Managing Volatility, Strategies For Effective Gas Day Management

September 2013, Vol. 240 No. 9

Bill Morrow, Smart Infrastructure Solution Manager, Schneider Electric

The combination of advancing technology and deregulation of the gas industry have resulted in an increasingly complex situation for utilities. Companies are more aggressive about delivering gas service in the most efficient way in order to stretch margins as much as possible. Utilities are pushing the boundaries with intricate daily supply plans to maximize the use of cost-efficient fuel sources.

However, this trend toward increasingly pairing demand with specific supply points is making it ever more important for operators to use tools and strategies that provide accurate forecasts of gas demand throughout the gas day. Matching supply and demand in the gas delivery world has always been a delicate practice, but now those matches need to happen hour-by-hour vs. day-by-day.

Volatility Disrupts Forecasts
The old models of one single flat projection is no longer sufficient and forecast models need to be more accurate at smaller time intervals.

Relying on flat daily projections alone gives a simple picture but is limited in its description of daily swings in demand. When compared to actual demand figures, the two track well during the first several hours of the gas day but during nighttime and morning hours, actual demand will deviate from the flat projections.

Specifically, if only relying on flat estimates, there would be an overestimation of demand during the nighttime, increasing pressure in pipelines. Shortly afterward, the end-of-day surge, spurred by residential morning activities, would lead to underestimating demand and decreasing pressure in the pipelines. When comparing daily accumulations vs. flat projections, one can see that the end-of-day run-up causes the largest deviation from flat projections, with up to 10% difference. This is far more than the accepted industry best practice of 2% derivation between the forecast and actual demand.

The end-of-day run up occurs because in many countries, including the United States, the beginning of the consumer day coincides with the end of the gas day. This is the time of the day that sees residential activity spike after the nighttime low point. Demand for gas surges in the morning because heating appliances switch into daytime cycle when gas is needed for heating water and cooking. With the increased use of programmable thermostats, the swing from low overnight demand to high daytime demand is even more dramatic. To add in one more wrinkle, when gas is used to generate electricity, forecasting demand becomes even more challenging.

--------

Requirements:
(A) According to the gas day management article, what four effects would follow from relying only on flat estimates of demand?
(B) Can you carry on with the gas day management article, picking up after its final sentence?

Supplied material:
--------

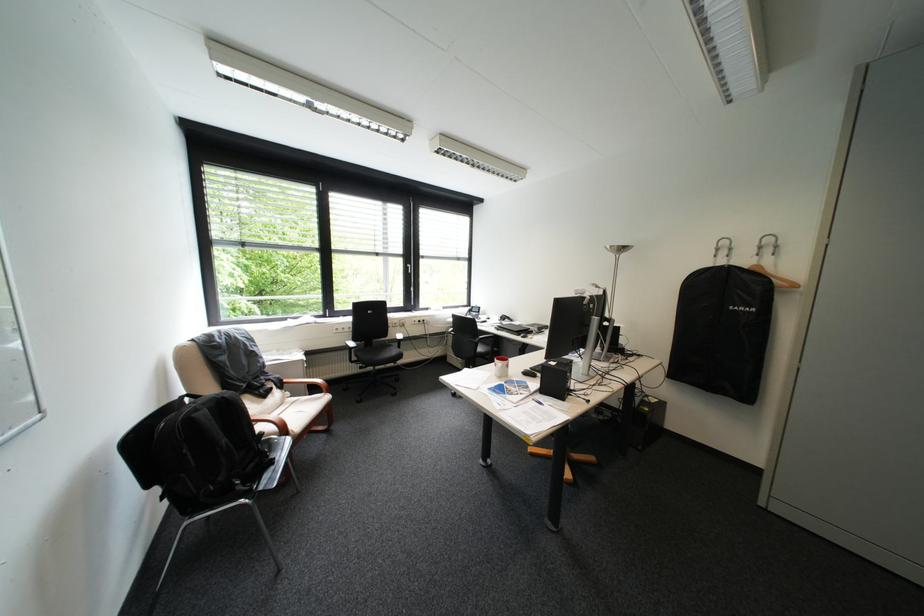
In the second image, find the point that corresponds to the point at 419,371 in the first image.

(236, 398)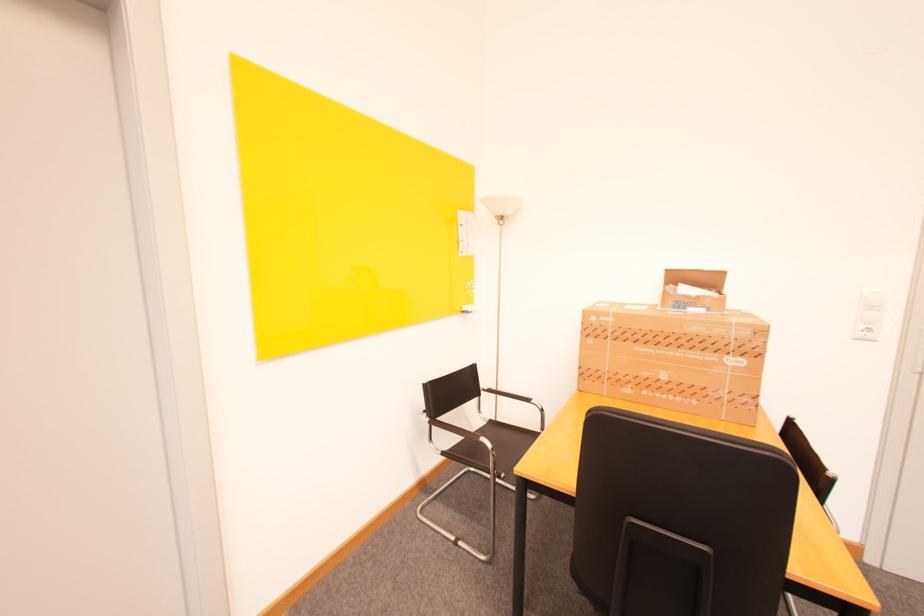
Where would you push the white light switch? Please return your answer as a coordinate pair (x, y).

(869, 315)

--------

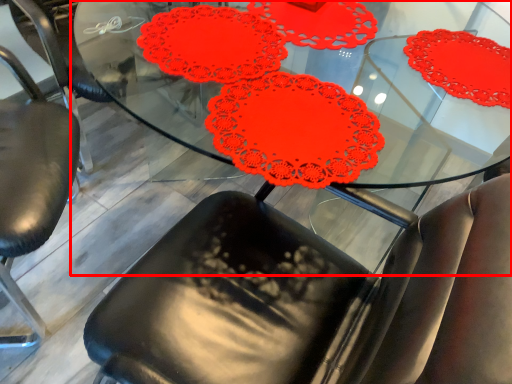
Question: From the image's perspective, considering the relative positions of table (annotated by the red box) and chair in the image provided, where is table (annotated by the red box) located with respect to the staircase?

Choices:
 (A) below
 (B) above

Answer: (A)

--------

Results for the exercise:
(A)
- Demand would be overestimated during the nighttime.
- Pressure in the pipelines would increase.
- Demand would be underestimated during the end-of-day surge.
- Pressure in the pipelines would decrease.

(B)
This is particularly challenging because as companies close in on the end of the gas day, they begin to run out of time to correct for deviations from the forecast. In addition to the challenge this presents in managing the supply in the pipelines, it also leaves operators with little time to adjust and maintain cost-effective delivery plans. Thus, they may overdraw from less expensive supply sources during nighttime hours of low demand, and alternatively be forced to draw from expensive emergency supplies to meet underestimated demand at the end of the day.

Impact Of Diurnal Modeling

In order to ensure that the system predicts loads as accurately as possible, utilities need to pay special attention to designing solutions that mitigate the volatility of the end of the gas day. Best practices in gas control rely on new ways of thinking and harnessing improving technology to provide more accurate demand forecasts at shorter time intervals.

Forward thinking industry leaders are using hourly diurnal modeling as a critical component of accurate forecasting technology. Rather than forecasting output as one big chunk of contractual and send-out demand, delivery forecasts for both categories can be planned by the hour. For output to industrial customers this is a relatively simple exercise, as the demand from that sector is steady and often regulated by contracts. For residential send-out, some additional elements are important for generating accurate predictions.

Updating Weather Forecasts

It is well understood that weather is one of, if not the largest, contributing factor to forecasting daily send-out. Thus, most gas day operation (GDO) systems incorporate an element of weather data into the analysis program.

While running an analysis based on weather data available at the beginning of the day has been the standard practice for some time, this does not fit into the newer model of more granular forecasts. Weather can be volatile throughout the day just like gas demand. As technology improves, it is driving the trend toward collecting and analyzing updated weather data with greater frequency. Updated GDO systems are able to handle the more frequent analysis and assist operators in updating hourly demand forecasts.

Using Historical Data
More and more industries recognize the value of tracking data and data analytics – the same can be said for gas distribution. The predictive model used to forecast total output can be adapted, not just for present-day conditions, but also to analyze historical data on output figures for similar conditions and times of year.

Using this data, utilities can create additional tools to support operators in making hourly forecasts, such as a diurnal model displayed as a two-dimensional histogram of an aggregated hour-by-hour break-out of deliveries.

With the help of the coded colors, a historic pattern is established that can inform current models. Operators can use the historical model to observe how accurate models have been at various points during the gas day and adjust their planning. The more data used to support the profile, the better.

However, this example also demonstrates the challenge of volatility at the end of the gas day. Toward the final hours, the amount of delivered gas is far more spread out and shows much less predictability. This is why aggregating data is important to build as accurate a forecast as possible. Whereas the above histogram relies on one year of data aggregation, ideally historic modeling would build on five years or more of weather data and recorded send-out actuals. In order to stay relevant, data-sets that extend beyond five years will generally be adjusted for demographic and appliance technological changes.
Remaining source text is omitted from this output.